(Records excerpted from a collection)
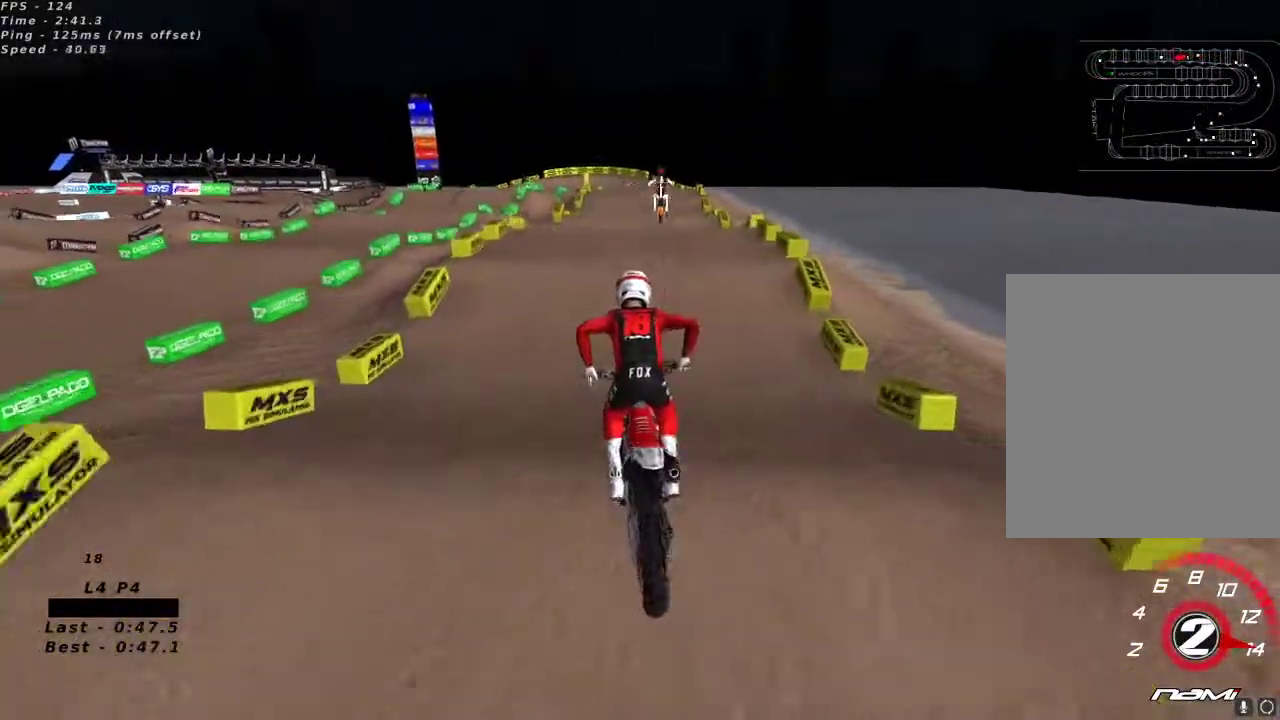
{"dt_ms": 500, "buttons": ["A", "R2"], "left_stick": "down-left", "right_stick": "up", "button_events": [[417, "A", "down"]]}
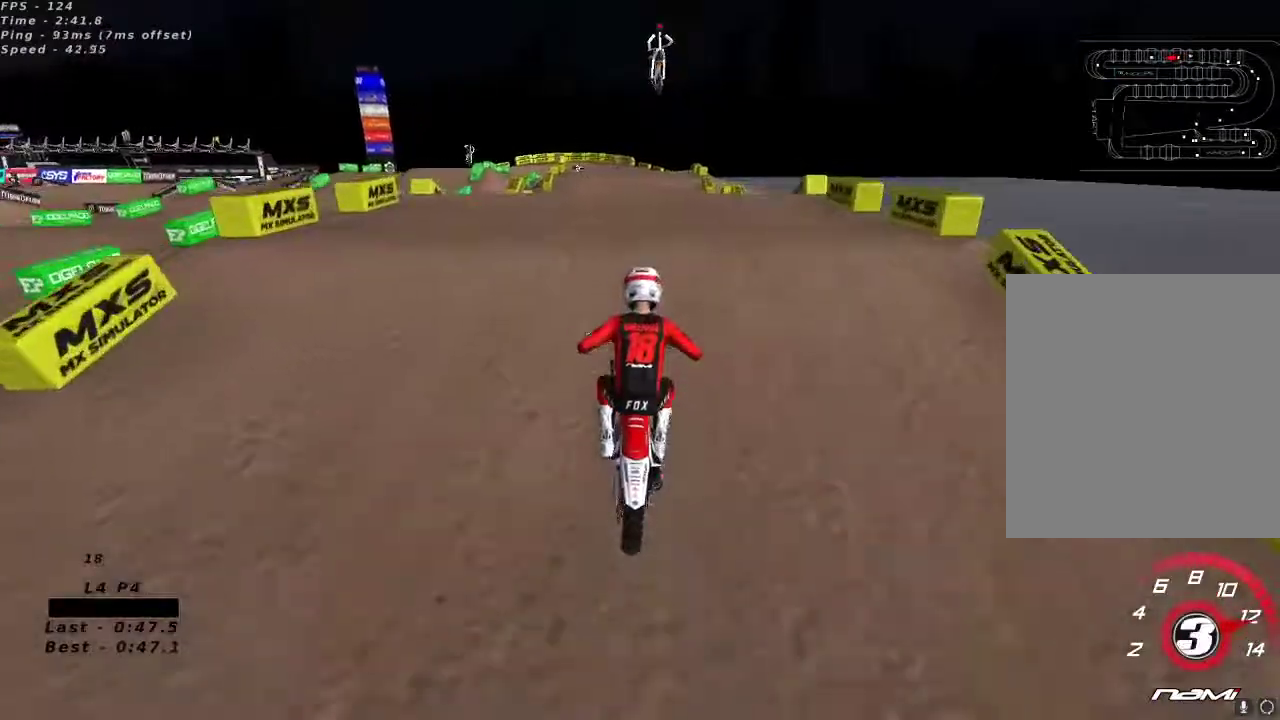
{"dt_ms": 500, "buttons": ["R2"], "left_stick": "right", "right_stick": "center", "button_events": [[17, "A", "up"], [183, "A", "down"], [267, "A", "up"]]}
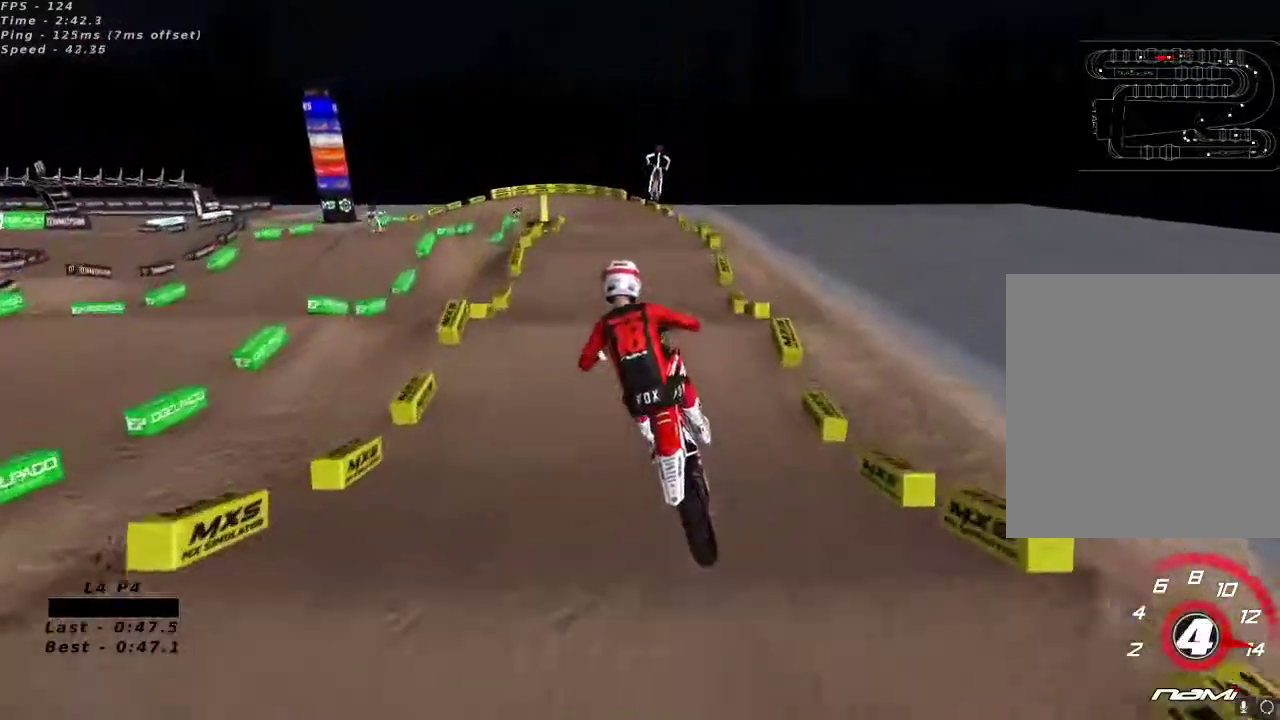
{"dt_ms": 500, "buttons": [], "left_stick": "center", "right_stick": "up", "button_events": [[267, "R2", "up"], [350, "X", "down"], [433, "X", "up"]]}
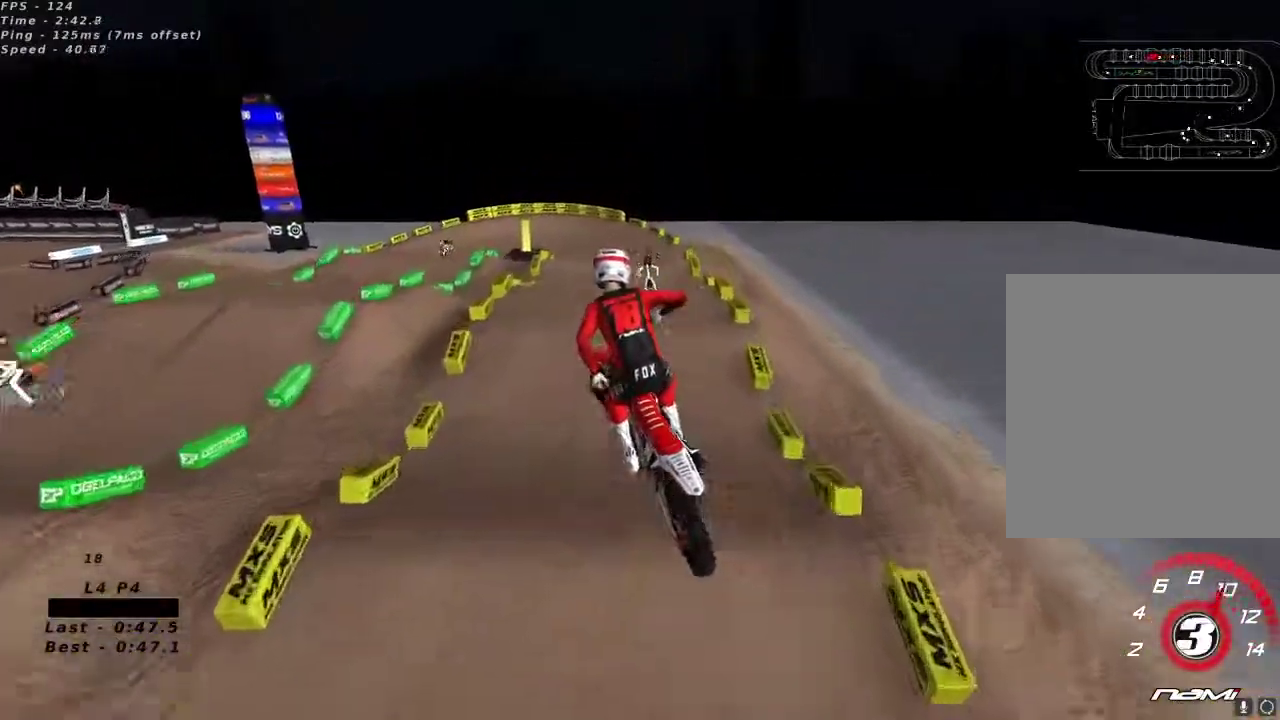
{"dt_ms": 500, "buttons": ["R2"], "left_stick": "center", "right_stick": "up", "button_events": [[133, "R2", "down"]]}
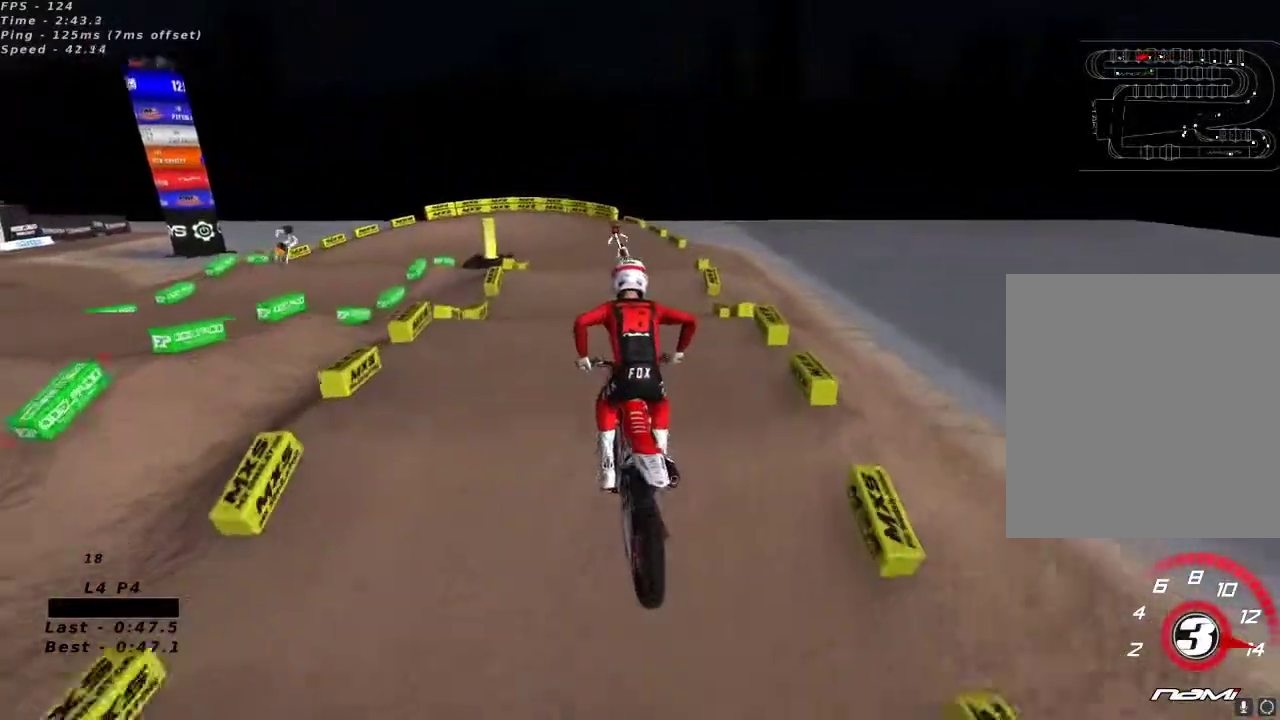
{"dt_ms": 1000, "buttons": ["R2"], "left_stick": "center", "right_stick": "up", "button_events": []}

Task description
Write the records out exactly once more, leaving off the pictures.

Answer box
{"dt_ms": 500, "buttons": ["A", "R2"], "left_stick": "down-left", "right_stick": "up", "button_events": [[417, "A", "down"]]}
{"dt_ms": 500, "buttons": ["R2"], "left_stick": "right", "right_stick": "center", "button_events": [[17, "A", "up"], [183, "A", "down"], [267, "A", "up"]]}
{"dt_ms": 500, "buttons": [], "left_stick": "center", "right_stick": "up", "button_events": [[267, "R2", "up"], [350, "X", "down"], [433, "X", "up"]]}
{"dt_ms": 500, "buttons": ["R2"], "left_stick": "center", "right_stick": "up", "button_events": [[133, "R2", "down"]]}
{"dt_ms": 1000, "buttons": ["R2"], "left_stick": "center", "right_stick": "up", "button_events": []}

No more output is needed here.